Tooley, the warm, charismatic, fatherly yet enigmatic adult leader of the group, subtly delivers lessons of life and love to all, but especially to John, who has not only shown a need to return Tooley's affection, but who has opened himself up as the quintessential seeker.
I applaud Gerald Coomer for literarily taking sensitivity and caring a notch higher in this too often insentient and insusceptible arena of life that has been sadly referred to in song as "teenage wasteland".
I would not at all be surprised if, in the near future, this novel were to be assigned as supplemental reading for either college Adolescent Psychology or Philosophy courses, where it could be more fully understood, discussed and appreciated.
  • Landarn
One of the characters in this novel has written a poem about friendship; the poem ends with two lines quoted from Montaigne -who, when asked to explain the reasons he loved a particular person replied, simply, "Only that it was he; / Only that it was I."

For me, this poem so perfectly describes this magical book.
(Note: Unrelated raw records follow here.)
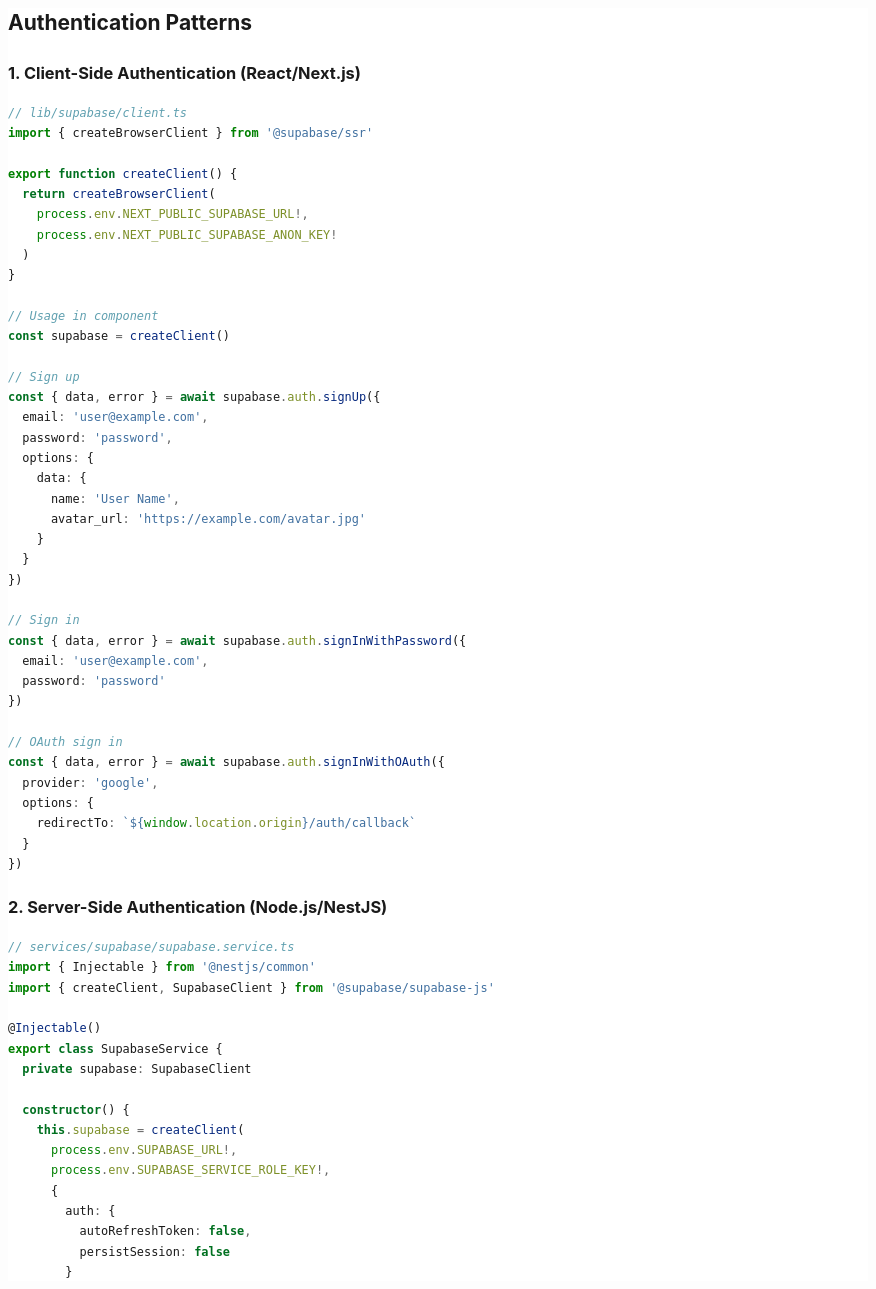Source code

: ## Authentication Patterns

### 1. Client-Side Authentication (React/Next.js)
```typescript
// lib/supabase/client.ts
import { createBrowserClient } from '@supabase/ssr'

export function createClient() {
  return createBrowserClient(
    process.env.NEXT_PUBLIC_SUPABASE_URL!,
    process.env.NEXT_PUBLIC_SUPABASE_ANON_KEY!
  )
}

// Usage in component
const supabase = createClient()

// Sign up
const { data, error } = await supabase.auth.signUp({
  email: 'user@example.com',
  password: 'password',
  options: {
    data: {
      name: 'User Name',
      avatar_url: 'https://example.com/avatar.jpg'
    }
  }
})

// Sign in
const { data, error } = await supabase.auth.signInWithPassword({
  email: 'user@example.com',
  password: 'password'
})

// OAuth sign in
const { data, error } = await supabase.auth.signInWithOAuth({
  provider: 'google',
  options: {
    redirectTo: `${window.location.origin}/auth/callback`
  }
})
```

### 2. Server-Side Authentication (Node.js/NestJS)
```typescript
// services/supabase/supabase.service.ts
import { Injectable } from '@nestjs/common'
import { createClient, SupabaseClient } from '@supabase/supabase-js'

@Injectable()
export class SupabaseService {
  private supabase: SupabaseClient

  constructor() {
    this.supabase = createClient(
      process.env.SUPABASE_URL!,
      process.env.SUPABASE_SERVICE_ROLE_KEY!,
      {
        auth: {
          autoRefreshToken: false,
          persistSession: false
        }
```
I've often wondered with amazement at the secret society of friendship among men. That acceptance so desired between them that only they can fulfill for each other. I have witnessed that unconditional bond, and can only describe it as -friendship.

This book so poignantly describes that acceptance and friendship among men (and boys) when away from social norms and taken to a place of the past, the Appalachian Trail.

It is rare and precious these days to find oneself in another place and time, a place beyond time really. The discovery of oneself in relationship to time and place, past and present, is written about skillfully in this book. The beauty of the place, of the soul, of a boy's purity, is all here. This is a wonder of a book.